Upstream started discussing Ubuntu’s plan here. Please have a look at that discussion and take part in it.

A few points:

Wine heavily relies on i386. Not only for legacy 32-bit software, but also “almost all” 64-bit software uses a 32-bit installer.[1] “It’s practically impossible to implement 32-bit on top of 64-bit”, so that you wouldn’t need i386 at all.[2]. So although Wine will still be available in the Ubuntu archive on amd64, it’ll be basically useless.

To support current features in new Wine releases you need recent versions of a few libraries (e.g. faudio, vulkan-loader and vkd3d, and those require other recent stuff like sdl2, …).[3] If you use our Debian packages also current versions of unicode-data and khronos-api. 18.04 is already too old to fully support current Wine with (all) current features.

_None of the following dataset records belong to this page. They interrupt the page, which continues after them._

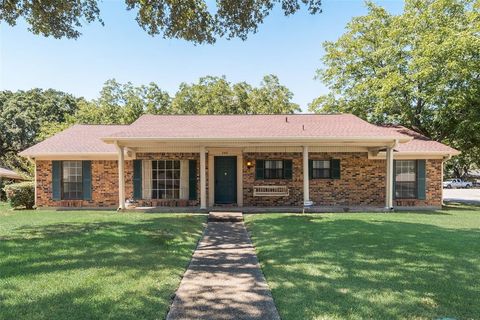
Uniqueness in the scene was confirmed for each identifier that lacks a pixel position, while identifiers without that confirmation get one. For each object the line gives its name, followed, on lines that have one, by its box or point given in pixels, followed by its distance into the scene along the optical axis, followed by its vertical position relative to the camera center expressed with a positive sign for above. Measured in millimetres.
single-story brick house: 14859 -739
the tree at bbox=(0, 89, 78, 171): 31938 +3802
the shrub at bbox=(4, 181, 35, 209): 15375 -1624
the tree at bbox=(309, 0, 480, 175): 17641 +4734
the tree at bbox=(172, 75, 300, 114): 35000 +5863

So the solutions proposed in [4] like containers and snaps based on 18.04 will not fully work. I’m not sure how well Wine (which uses the same libraries from amd64 AND i386) would work with a static /lib/i386-linux-gnu.

Upstream is not planning to ship all dependencies for their OBS build, and will probably just stop to build for 19.10+.[5] This is not to say that they are not interested in working on a solution.

About solutions, can you confirm these assumptions:

  • the kernel will still support 32-bit executables
  • you can’t use i386-PPAs for 19.10+

I’ve been told that users already leave Ubuntu, because our Debian packages are not providing good enough system integration (most notably they don’t install a wine.desktop file, but ship it as example only). The 6-line instructions for upstream’s packages are also frequently criticized as too difficult. With whatever solution whoever comes up with, I fear this would drive even more Ubuntu users away.